### 文書
陰謀論じみた、変に没入できない感覚があるんですよね。なんなんだろう。

23 紅岸(六)

位置: 4,617
ディスプレイ上で輝くグリーンの文字を見て、文潔はまともにものを考えられなくなった。衝撃と興奮で頭の回転が鈍り、なんとか理解できたのはひとつだけだった。すなわち──わたしが太陽に向かってメッセージを送信してから、まだ九年も経っていない。ということは、この情報の発信源は、地球から四光年くらいしか離れていないことになる。だとすれば、可能性はひとつしかない。太陽系にもっとも近い恒星系──三重星系として知られる ケンタウルス座アルファ星系 だ。

ふむ。実に面白いですね。
ここらへんの記載にはぐっとくる。光年を使って距離を測る。当たり前だけど発想のスケールを感じます。

### データ抜粋

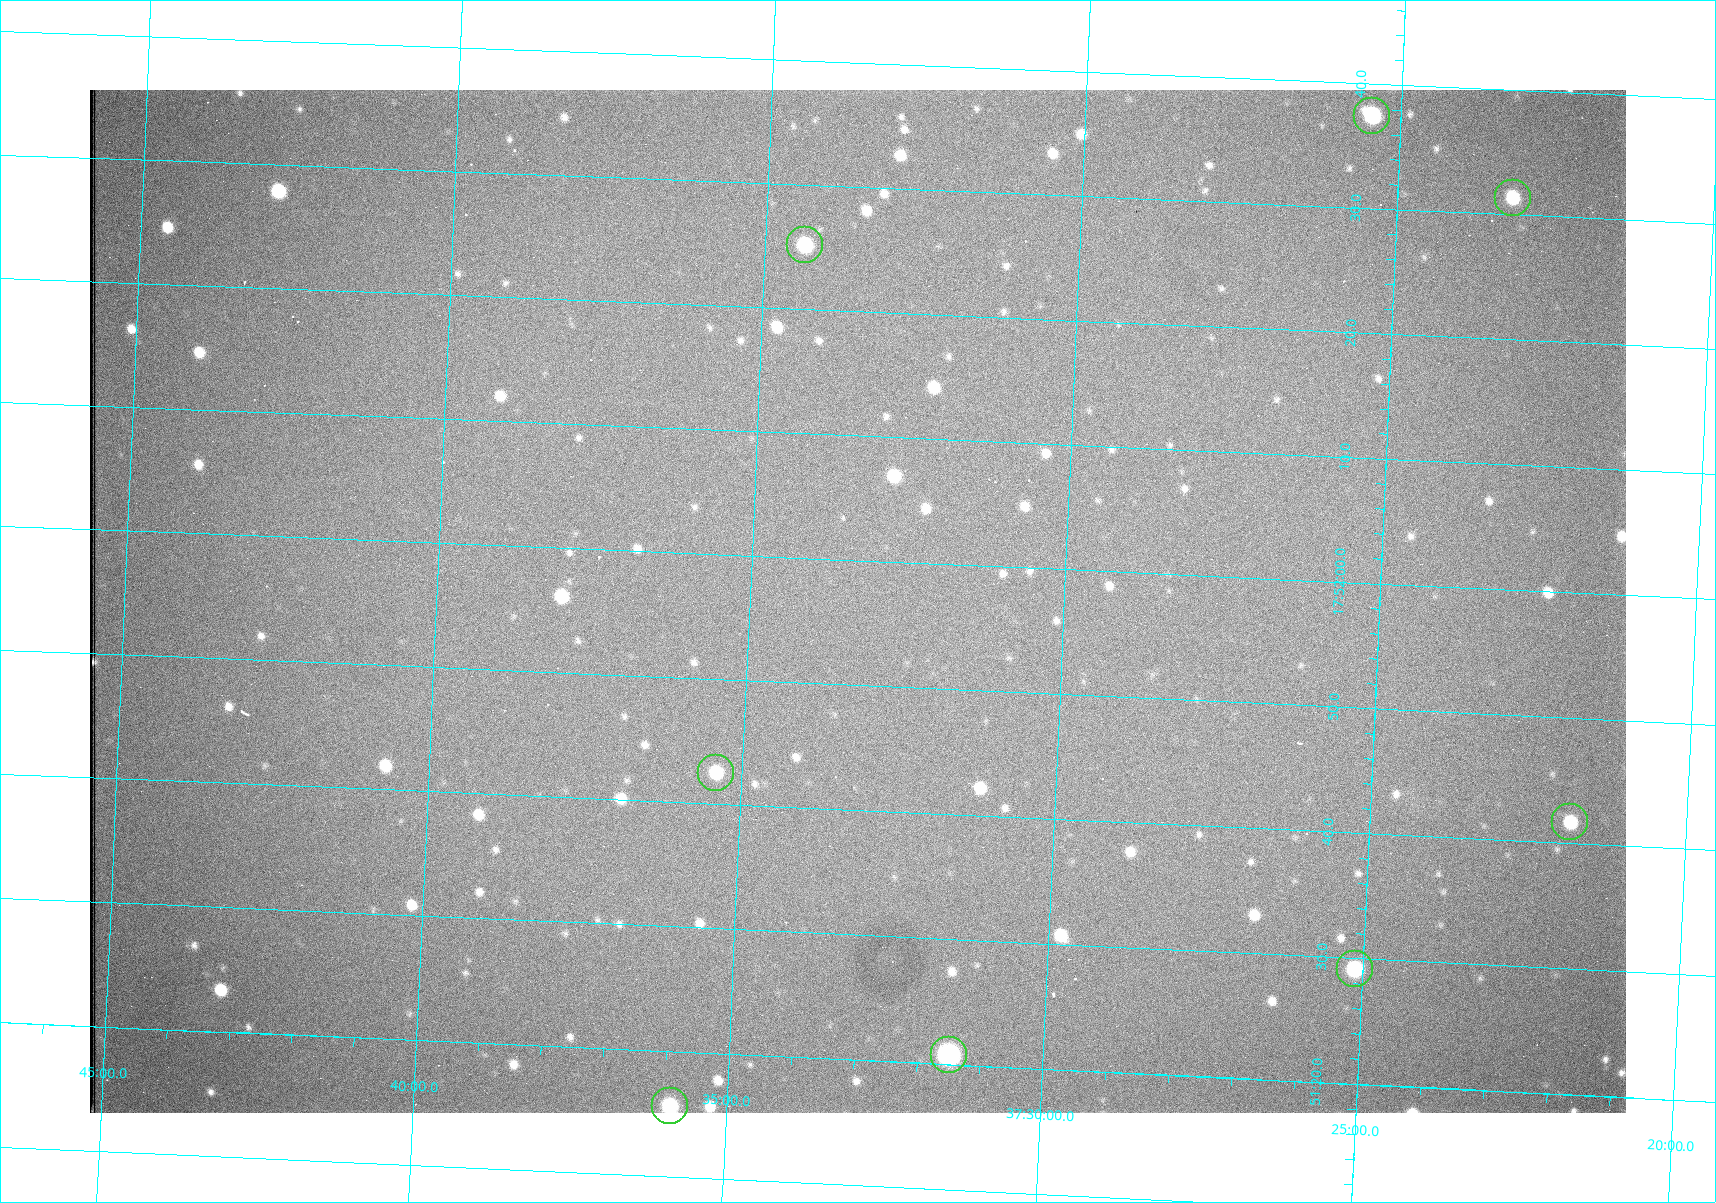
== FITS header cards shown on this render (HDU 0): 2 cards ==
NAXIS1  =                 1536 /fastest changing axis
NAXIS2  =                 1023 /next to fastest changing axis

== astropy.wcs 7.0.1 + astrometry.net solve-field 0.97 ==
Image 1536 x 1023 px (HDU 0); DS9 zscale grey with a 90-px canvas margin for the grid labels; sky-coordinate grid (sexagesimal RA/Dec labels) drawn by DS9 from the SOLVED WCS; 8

### 課題
[A] リストの冒頭の行から「to fastest changing axis」を含む行までを、両端の行も含めてそのまま書き写しなさい。画像は答えに含めないこと。
[B] アルファ・ケンタウリからの通信に触れた読書メモの続きを書きなさい。
このリストは読書メモとは関係がない。

### 解答
[A]
== FITS header cards shown on this render (HDU 0): 2 cards ==
NAXIS1  =                 1536 /fastest changing axis
NAXIS2  =                 1023 /next to fastest changing axis

[B]
26 だれも懺悔しない

位置: 4,976
文潔の記憶の中で、人生のこの時期はまるで他人事のようだった。ひとひらの羽毛が家の中に舞い込むように、見ず知らずの他人の人生のひとコマが、自分の人生に舞い落ちてきた気がした。この時期のことは、一連の古典的な絵画のように記憶されていた。なぜかそれは、水墨画ではなく、西洋の油絵だった。中国画には多くの空白があるが、斉家屯での生活には空白がない。古典的な油彩画と同じく、絵具をこってりと分厚く濃密に塗り込められて、すべてが温かく色濃かった。

物語も小休止。ここで読者も一息つくんじゃないかな。見事。

位置: 5,145
文潔には、とうとう、揺るぎない理想ができた。それは、人類世界に、宇宙の彼方から、より高度な文明を招き入れることだった。

なんということでしょう。もはや征服されたがるという。
あんまりこの辺り、わかんねえっすね。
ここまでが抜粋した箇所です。